Después de mucho lorear y disfrutar, y con esa sensación de estar aprendiendo en familia, Argiñano con autoridad pidió la cuenta. Andreu y yo respiramos aliviados. El guapo camarero dominicano que iba a traer el platillo se acercó sonriente a Karlos, que ya estaba por si las moscas con la VISA en la mano, y dijo: “Perdone, aquella mesa del fondo les ha invitado”. Así fue; una pareja –ella vasca y el catalán–, que estaban en el local quisieron invitar a esos dos grandes, quienes seguro les habían alegrado tantas noches y tantos mediodías.
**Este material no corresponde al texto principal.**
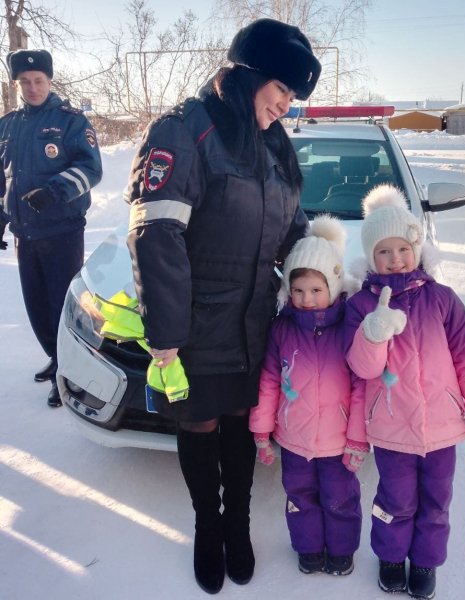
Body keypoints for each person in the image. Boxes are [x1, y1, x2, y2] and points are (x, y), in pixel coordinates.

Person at [124, 18, 321, 595]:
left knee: (242, 423)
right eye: (281, 90)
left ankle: (238, 521)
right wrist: (165, 338)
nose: (286, 105)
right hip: (193, 326)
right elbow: (156, 236)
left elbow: (292, 226)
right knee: (201, 423)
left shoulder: (274, 146)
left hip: (256, 321)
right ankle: (207, 525)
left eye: (292, 96)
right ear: (248, 75)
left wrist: (327, 269)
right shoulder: (186, 130)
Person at [344, 184, 465, 599]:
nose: (394, 259)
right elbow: (360, 368)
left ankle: (426, 562)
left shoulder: (443, 300)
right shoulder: (360, 305)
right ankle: (391, 557)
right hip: (392, 428)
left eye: (402, 248)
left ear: (417, 247)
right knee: (395, 499)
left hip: (442, 427)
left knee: (436, 501)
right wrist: (374, 333)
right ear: (371, 257)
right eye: (383, 252)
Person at [249, 215, 367, 577]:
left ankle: (342, 550)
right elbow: (270, 379)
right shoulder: (283, 328)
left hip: (338, 440)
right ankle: (309, 548)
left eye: (316, 290)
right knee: (300, 497)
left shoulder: (348, 327)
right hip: (295, 438)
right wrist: (261, 430)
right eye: (298, 290)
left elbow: (362, 384)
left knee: (340, 498)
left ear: (332, 286)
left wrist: (358, 439)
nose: (307, 299)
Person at [0, 49, 103, 407]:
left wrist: (55, 192)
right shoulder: (8, 124)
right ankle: (56, 356)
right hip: (25, 235)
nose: (32, 88)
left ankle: (68, 371)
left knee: (64, 307)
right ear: (17, 85)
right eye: (25, 82)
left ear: (49, 81)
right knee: (36, 306)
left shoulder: (70, 122)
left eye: (38, 81)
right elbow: (2, 179)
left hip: (61, 231)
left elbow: (91, 170)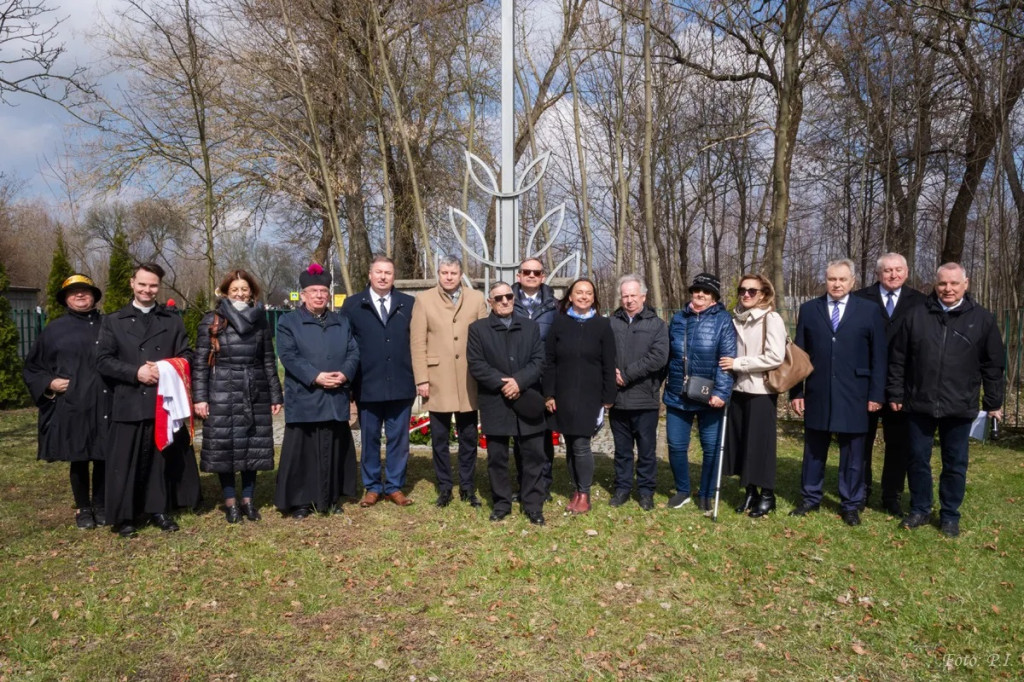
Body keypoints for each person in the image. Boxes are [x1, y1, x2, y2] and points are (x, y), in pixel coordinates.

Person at [888, 263, 1005, 538]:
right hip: (919, 402)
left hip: (959, 405)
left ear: (966, 284)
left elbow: (993, 365)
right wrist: (895, 392)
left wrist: (993, 403)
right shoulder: (916, 316)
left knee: (955, 463)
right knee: (917, 459)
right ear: (935, 285)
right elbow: (898, 359)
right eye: (942, 284)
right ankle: (920, 507)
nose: (948, 289)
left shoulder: (982, 319)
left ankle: (950, 514)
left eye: (954, 283)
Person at [96, 262, 200, 537]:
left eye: (153, 285)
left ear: (159, 287)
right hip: (128, 400)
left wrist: (165, 368)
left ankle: (158, 509)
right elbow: (103, 361)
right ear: (132, 283)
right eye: (142, 284)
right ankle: (125, 516)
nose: (147, 290)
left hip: (161, 402)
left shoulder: (172, 320)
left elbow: (188, 355)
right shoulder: (113, 321)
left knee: (159, 459)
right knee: (125, 461)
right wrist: (136, 372)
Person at [789, 259, 886, 526]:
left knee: (854, 453)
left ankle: (851, 503)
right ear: (825, 280)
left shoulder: (869, 310)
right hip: (818, 392)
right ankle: (810, 497)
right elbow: (799, 356)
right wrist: (797, 392)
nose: (837, 284)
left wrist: (876, 395)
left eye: (842, 279)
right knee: (814, 450)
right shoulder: (810, 309)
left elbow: (879, 355)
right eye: (832, 279)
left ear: (852, 281)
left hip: (856, 392)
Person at [192, 270, 283, 524]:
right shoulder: (212, 320)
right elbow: (200, 363)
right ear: (225, 292)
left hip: (254, 389)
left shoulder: (261, 320)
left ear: (252, 292)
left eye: (245, 289)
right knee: (225, 448)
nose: (240, 293)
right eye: (235, 289)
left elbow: (268, 360)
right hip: (221, 389)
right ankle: (230, 502)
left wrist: (275, 394)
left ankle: (248, 500)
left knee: (252, 446)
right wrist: (200, 398)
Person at [22, 275, 110, 529]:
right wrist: (49, 383)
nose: (80, 295)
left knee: (104, 454)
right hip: (74, 404)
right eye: (74, 292)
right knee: (79, 456)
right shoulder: (54, 330)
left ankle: (102, 505)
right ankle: (84, 508)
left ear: (94, 296)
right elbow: (32, 367)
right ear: (66, 299)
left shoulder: (108, 325)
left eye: (85, 291)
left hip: (105, 401)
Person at [274, 264, 360, 519]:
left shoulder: (341, 321)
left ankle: (331, 497)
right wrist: (316, 376)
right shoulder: (288, 322)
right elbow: (288, 355)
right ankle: (301, 501)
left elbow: (354, 351)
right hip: (306, 397)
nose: (319, 295)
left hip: (335, 396)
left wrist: (344, 373)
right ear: (303, 295)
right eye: (314, 291)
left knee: (333, 448)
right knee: (303, 453)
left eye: (323, 291)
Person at [410, 255, 489, 508]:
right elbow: (417, 341)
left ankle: (467, 486)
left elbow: (485, 337)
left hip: (469, 378)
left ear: (460, 273)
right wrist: (422, 378)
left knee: (468, 436)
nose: (448, 277)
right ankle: (444, 487)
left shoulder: (476, 299)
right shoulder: (424, 300)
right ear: (438, 273)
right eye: (444, 273)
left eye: (453, 273)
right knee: (440, 438)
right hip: (437, 378)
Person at [467, 281, 548, 525]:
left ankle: (532, 504)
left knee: (533, 455)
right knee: (497, 457)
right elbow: (477, 364)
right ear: (490, 302)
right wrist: (504, 384)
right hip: (495, 401)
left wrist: (519, 382)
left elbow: (538, 360)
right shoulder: (478, 329)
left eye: (509, 296)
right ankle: (502, 503)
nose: (505, 301)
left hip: (527, 399)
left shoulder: (530, 327)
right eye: (499, 298)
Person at [852, 253, 926, 515]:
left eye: (898, 270)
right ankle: (859, 491)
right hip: (864, 382)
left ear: (906, 272)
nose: (893, 275)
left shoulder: (920, 302)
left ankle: (891, 494)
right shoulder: (859, 299)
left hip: (903, 386)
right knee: (861, 441)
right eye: (887, 270)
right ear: (878, 273)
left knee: (898, 444)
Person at [340, 255, 417, 507]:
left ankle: (394, 486)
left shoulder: (409, 304)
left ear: (394, 277)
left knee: (398, 439)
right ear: (370, 275)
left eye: (389, 273)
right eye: (379, 272)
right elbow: (345, 346)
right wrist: (349, 386)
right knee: (370, 438)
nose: (383, 277)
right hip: (367, 385)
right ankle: (372, 486)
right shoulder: (353, 305)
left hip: (401, 383)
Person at [543, 277, 616, 514]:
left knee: (582, 444)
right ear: (570, 297)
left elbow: (608, 363)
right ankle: (575, 488)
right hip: (563, 394)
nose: (584, 296)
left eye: (588, 293)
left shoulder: (603, 326)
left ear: (594, 298)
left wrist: (608, 397)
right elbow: (550, 361)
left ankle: (584, 494)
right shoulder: (560, 323)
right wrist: (549, 394)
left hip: (590, 395)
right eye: (579, 292)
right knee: (571, 444)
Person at [664, 273, 736, 512]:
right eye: (696, 290)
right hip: (678, 394)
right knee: (676, 445)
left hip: (709, 396)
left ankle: (706, 493)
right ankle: (683, 490)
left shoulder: (723, 320)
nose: (700, 295)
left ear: (714, 297)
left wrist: (722, 392)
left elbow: (727, 359)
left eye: (706, 292)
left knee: (711, 447)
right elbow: (668, 354)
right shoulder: (678, 319)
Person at [719, 274, 785, 517]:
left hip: (760, 390)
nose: (746, 294)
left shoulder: (771, 318)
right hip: (738, 390)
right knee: (742, 442)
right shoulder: (736, 318)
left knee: (761, 445)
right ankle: (750, 491)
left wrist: (739, 363)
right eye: (742, 290)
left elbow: (775, 356)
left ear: (764, 294)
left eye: (752, 291)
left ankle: (768, 495)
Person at [608, 274, 668, 511]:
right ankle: (622, 488)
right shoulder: (612, 322)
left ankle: (646, 491)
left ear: (643, 296)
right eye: (625, 296)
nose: (629, 300)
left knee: (646, 451)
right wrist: (609, 373)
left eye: (634, 295)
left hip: (644, 399)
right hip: (618, 400)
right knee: (622, 450)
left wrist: (628, 374)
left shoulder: (657, 325)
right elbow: (602, 352)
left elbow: (659, 357)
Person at [511, 258, 559, 500]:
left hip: (544, 379)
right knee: (521, 436)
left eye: (536, 272)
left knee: (543, 436)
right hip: (517, 379)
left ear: (543, 276)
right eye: (526, 271)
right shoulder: (506, 301)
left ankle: (543, 485)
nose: (531, 275)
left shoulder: (555, 306)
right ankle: (524, 484)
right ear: (519, 275)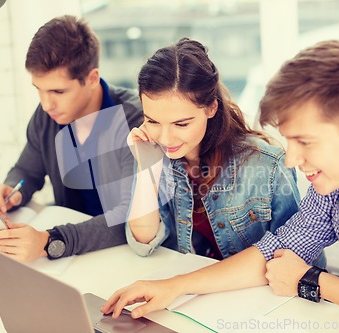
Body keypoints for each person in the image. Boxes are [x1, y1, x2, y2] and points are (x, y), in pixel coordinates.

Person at [101, 40, 339, 333]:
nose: (291, 159)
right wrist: (175, 286)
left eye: (305, 141)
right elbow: (279, 248)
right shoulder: (337, 180)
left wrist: (312, 280)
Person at [124, 37, 304, 262]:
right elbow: (142, 243)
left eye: (181, 124)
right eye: (152, 121)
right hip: (190, 287)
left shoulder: (266, 166)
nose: (165, 138)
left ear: (211, 108)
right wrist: (147, 170)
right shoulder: (152, 151)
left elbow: (299, 258)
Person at [0, 15, 143, 262]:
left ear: (91, 78)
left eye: (58, 91)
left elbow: (130, 215)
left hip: (129, 255)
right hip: (75, 253)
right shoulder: (49, 116)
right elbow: (27, 171)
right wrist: (13, 188)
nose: (46, 104)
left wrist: (51, 241)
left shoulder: (135, 121)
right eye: (39, 90)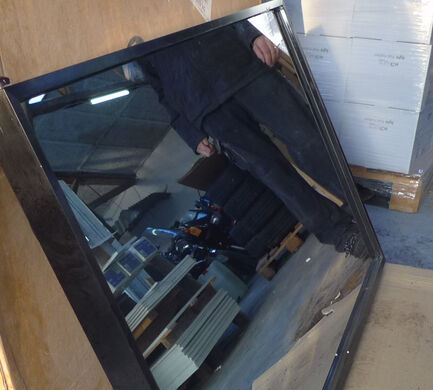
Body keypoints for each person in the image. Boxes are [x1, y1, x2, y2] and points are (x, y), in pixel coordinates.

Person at [137, 22, 362, 252]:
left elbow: (222, 6)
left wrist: (251, 35)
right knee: (274, 174)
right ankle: (339, 233)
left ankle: (359, 198)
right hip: (204, 108)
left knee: (306, 138)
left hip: (239, 64)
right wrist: (189, 133)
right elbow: (160, 89)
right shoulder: (129, 25)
Lo mejor fue la primera e instintiva reacción de Karlos. Educadamente insultaba al cielo, al infierno, a ángeles, a demonios, a dragones, a cíclopes… la gloria de su padre se desvanecía en un ¡mecagoendios! Pronto, calma y agradecimiento. Momento espectacular. Un tío echando fuego por la boca porque le han invitado. Porque no ha podido pagar. Un puto genio.
Caminamos mientras hacíamos la digestión (Argiñano por partida doble), y surgió esta foto que acompaña al escrito. De igual manera que la pareja que nos había invitado a la comida, unos obreros de los que se pegan horas y horas tapando agujeros del gran queso Gruyere que es el subsuelo de Nueva York, reconocieron a los dos monstruos con los que tantas veces habían reído y aprendido; y eso que el día anterior Karlos me había dicho con dosis cero de petulancia: “Mikel, me sentía raro por la calle y no sabía porqué; claro, es que no me paraba nadie”.
Ya de noche y antes de descansar un rato, quise que murieran con un chute cachondo de información visual y les llevé a uno de mis lugares caóticos favoritos: New York Costumes, una tienda de dos pisos de disfraces y bromas. Cientos de metros cuadrados de entretenimiento para gente de mi/nuestra especie. Allí fallecieron de felicidad entre gafas y caretas, hocicos de cerdo y cuernos irreciclables de buey. Estuvimos unas cuantas horas, no hubo cerebro para cena. Dormimos a pierna suelta agarrados a nuestras orejas de burro, dientes de lobo y narices luminosas de payaso.
Por la gloria de nuestros padres que disfrutamos aquellos días como cabrones.
Hoy los tiempos no son ni peores ni mejores que aquellos de Nueva York, ¡pero nos pillan con el culo pelodepilao! Sabemos, los tres, qué es lo importante. 2022.